Hours before the foreign secretaries of India and Pakistan held talks in New Delhi, their first meeting since the Mumbai attacks, Clinton told lawmakers that the Obama administration is in favour of resumption of direct Indo-Pak talks "which were suspended when (then Pakistan) president (Pervez) Musharraf, left office."

"With respect to India and Pakistan, we have encouraged the resumption of the direct talks," she said appearing before a Congressional panel.

"Those talks between president Musharraf and prime minister Singh had actually been quite productive, particularly in producing results on the ground in Kashmir," Clinton said in response to a question on Indo-Pak relations.

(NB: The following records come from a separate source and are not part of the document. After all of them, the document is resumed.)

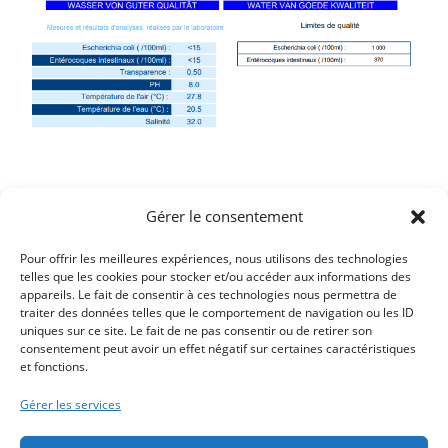
Gérer le consentement
Pour offrir les meilleures expériences, nous utilisons des technologies
telles que les cookies pour stocker et/ou accéder aux informations des
appareils. Le fait de consentir à ces technologies nous permettra de
traiter des données telles que le comportement de navigation ou les ID
uniques sur ce site. Le fait de ne pas consentir ou de retirer son
Article précédent
consentement peut avoir un effet négatif sur certaines caractéristiques
et fonctions.
EFFONDREMENT DE L’ESPLANADE D’AULT – C’EST
RÉPARÉ !!!
Gérer les services
Article suivant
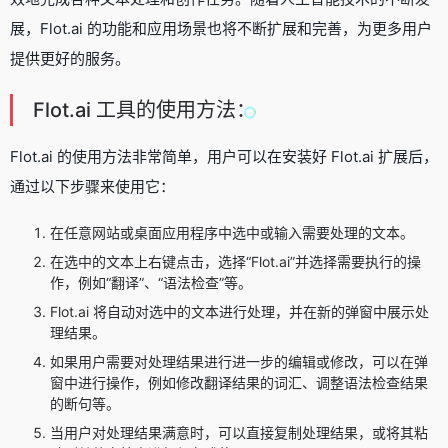
展，Flot.ai 的功能和应用场景也将不断扩展和完善，为更多用户
提供更好的服务。
Flot.ai 工具的使用方法：
Flot.ai 的使用方法非常简单，用户可以在安装好 Flot.ai 扩展后，
通过以下步骤来使用它：
在任意网站或桌面应用程序中选中或输入需要处理的文本。
在选中的文本上右键点击，选择“Flot.ai”并选择需要执行的操
作，例如“翻译”、“语法检查”等。
Flot.ai 将自动对选中的文本进行处理，并在新的弹窗中展示处
理结果。
如果用户需要对处理结果进行进一步的编辑或修改，可以在弹
窗中进行操作，例如修改翻译结果的词汇、调整语法检查结果
的断句等。
当用户对处理结果满意时，可以直接复制处理结果，或将其粘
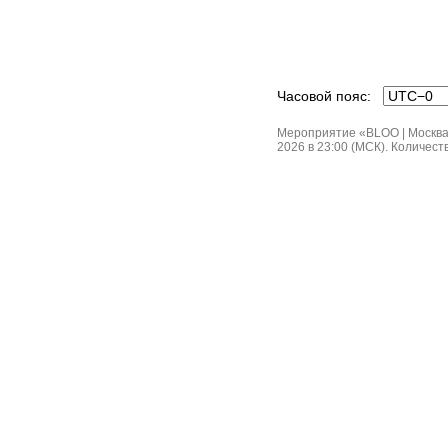
Часовой пояс:
Мероприятие «BLOO | Москва, 
2026 в 23:00 (МСК). Количеств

The Obama administration has "encouraged" both countries to begin a dialogue," she said. "They are going to be doing so... and we are sensitive to the concerns that they each have, that it's their issues that they have to address."

"We continue to raise it and make the case to each separately as to why it's in their mutual interest to proceed (with the talks)," Clinton said.

An influential US newspaper also reported that reducing tensions between India and Pakistan is a centrepiece of the Obama administration's foreign policy amid an expanding war in neighbouring Afghanistan. "The Obama administration, which has gently but firmly pushed the two toward talks, is less interested in the substance of their discussion than the fact that it is happening at all," the Washington Post quoted unnamed senior administration officials as saying.

"For us, the bar is pretty low," one official said. "We're looking just to get a dialogue restarted."

The US wants Pakistan to concentrate less on its problems with its giant neighbour to the east and more on eliminating the Taliban, al-Qaeda and other insurgent groups that are based in Pakistan's mountainous border region with Afghanistan, the Post reported.

"To persuade India and Pakistan to talk to each other, the administration has sharply increased its military and economic ties to both, and tried to take their mutual concerns seriously while convincing them that dialogue is in their own interest," it said.

Pakistan is eager for talks, and US president Barack Obama promised in December that he would help reduce tensions with
India in exchange for Pakistan's increased cooperation against insurgents, the Post said.

It claimed that India, the more reluctant participant, has been wooed and flattered by a series of senior US officials, along with a pledge to help keep Pakistan in line.